Literally the most important blog in the universe since 2010.

Fire: the so-called ‘invention’ that pushed man from the ever-boring  potential Dawn of Humanity to the critically acclaimed actual Dawn of Humanity. Of course, fire was invented just as oxygen and homeostasis were: it wasn’t. Man first needed to discover the essence of conflict before he was able to harness and utilize the power of fire. Or else, why would he need it and how could he use it? Now, since behind every man is a very caring, smart and underappreciated woman, let me make the claim that man would have never discovered conflict if it wasn’t for the woman, and in particular, women in general.  And nowadays, as a result, it seems that women have the innate ability to discover conflict where there previously was no conflict.

However, the discovery of fire is not what I care to talk about; rather I’m concerned about the fire itself. So was prehistoric man. So are present-day men and women. And I’m sure that anything short of fire-retardant fire will cause concern for men, women and aliens of the future. But today, we’re much smarter than we were back in those days, right?  Today, we carefully protect ourselves from fire.  This is clearly the case because those cavemen lived in the time before our great thinkers gave us, among other things, the university, atomic theory, the perfect pancake, and sporks! Yes, those were the days of sticks, stones, broken bones, and words were not yet invented.

No, today we are much smarter than before.  In fact, we have what high-powered, masterfully-trained architects and civil engineers like to call “Emergency Exits”. Now, for those of you who are unfamiliar with this concept, emergency exits are doors or openings that are strategically placed throughout a building used to escape during a fire. Now, because we present-day peoples are so learned, we have placed these emergency exits in the most convenient places throughout a structure—that way, when a fire strikes the building, a resident/employee/turtle can escape with ease.

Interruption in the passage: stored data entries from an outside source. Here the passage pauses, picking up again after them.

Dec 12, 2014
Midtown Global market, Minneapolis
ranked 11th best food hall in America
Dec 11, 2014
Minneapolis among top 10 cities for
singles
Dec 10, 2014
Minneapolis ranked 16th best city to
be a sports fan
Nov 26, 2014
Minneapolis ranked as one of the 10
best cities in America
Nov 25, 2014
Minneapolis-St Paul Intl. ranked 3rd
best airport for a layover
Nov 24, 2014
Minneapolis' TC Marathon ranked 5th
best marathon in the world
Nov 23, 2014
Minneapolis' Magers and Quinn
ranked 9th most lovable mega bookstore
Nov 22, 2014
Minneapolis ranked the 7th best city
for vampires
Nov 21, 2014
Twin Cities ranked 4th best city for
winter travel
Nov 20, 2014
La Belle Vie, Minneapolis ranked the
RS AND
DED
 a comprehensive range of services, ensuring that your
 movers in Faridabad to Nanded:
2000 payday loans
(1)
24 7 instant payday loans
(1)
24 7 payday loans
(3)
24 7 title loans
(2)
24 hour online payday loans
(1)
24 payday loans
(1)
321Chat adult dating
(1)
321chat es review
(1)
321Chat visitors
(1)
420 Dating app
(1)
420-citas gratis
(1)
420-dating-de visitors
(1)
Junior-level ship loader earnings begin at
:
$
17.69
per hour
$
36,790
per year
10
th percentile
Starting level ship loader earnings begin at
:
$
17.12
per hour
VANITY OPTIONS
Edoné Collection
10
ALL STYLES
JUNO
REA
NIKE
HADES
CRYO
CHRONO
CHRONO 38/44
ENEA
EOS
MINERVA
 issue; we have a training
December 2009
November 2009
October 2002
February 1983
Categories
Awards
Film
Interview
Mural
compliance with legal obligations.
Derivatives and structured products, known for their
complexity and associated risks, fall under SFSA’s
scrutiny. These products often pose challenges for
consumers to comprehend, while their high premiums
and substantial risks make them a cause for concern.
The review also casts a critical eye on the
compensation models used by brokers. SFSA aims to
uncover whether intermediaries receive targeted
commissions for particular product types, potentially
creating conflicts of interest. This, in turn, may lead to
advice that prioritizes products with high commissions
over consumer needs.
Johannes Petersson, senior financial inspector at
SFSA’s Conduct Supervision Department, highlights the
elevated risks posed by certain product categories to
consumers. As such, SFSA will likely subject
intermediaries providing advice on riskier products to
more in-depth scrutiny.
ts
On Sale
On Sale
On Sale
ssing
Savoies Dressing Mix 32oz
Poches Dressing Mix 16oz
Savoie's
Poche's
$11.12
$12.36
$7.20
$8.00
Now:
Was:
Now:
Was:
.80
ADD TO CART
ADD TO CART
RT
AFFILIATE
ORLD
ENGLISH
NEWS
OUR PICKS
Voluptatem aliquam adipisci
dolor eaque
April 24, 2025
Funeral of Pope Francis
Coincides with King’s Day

Unfortunately, this is the worst idea in the world. In fact, the concept of an “emergency exit” makes absolutely no sense at all. There’s another name for an emergency exit: AN EXIT. Why we make distinctions between “emergency” doors and “regular” doors is infinitely beyond my realm of understanding. The fact that the door is conveniently placed where a person can exit a room or building rapidly is a pretty good indication that regardless of fire or emergency, this is where a door should be.  Are we only supposed to be able to conveniently exit a building when it is aflame?

Here’s my thought process in a perfect world:

I want to exit the building. I see a door. I am exiting the building.

Here is my thought process in the world in which we live:

I want to exit the building. I see a door. Is it an emergency exit? Yes. Damnit. Will an alarm go off if I exit there? Yes. Damnit. Where is a door that I can actually use to exit? I don’t know. I’ll check down the hall. Nope. Goddamnit. I’m going to burn this place to the ground.  Where’s a match?  I’ll exit the building through the emergency exit.

And there we have it. Emergency exits perpetuate the need for emergency exits. What else but the sense of frustration and embarrassment when someone can’t find a door to exit would cause a person to want to light a building on fire in the first place? At least they would know that there are plenty of perfectly-accessible places to exit the building in that situation.

Think about the last building you were in. Was it on fire? No? Doesn’t it make sense that all fire exits be used as ‘actual’ exits? Yes? Do you see my point about emergency exits? Yes?  Good.

Now don’t just stand there, help me find a match.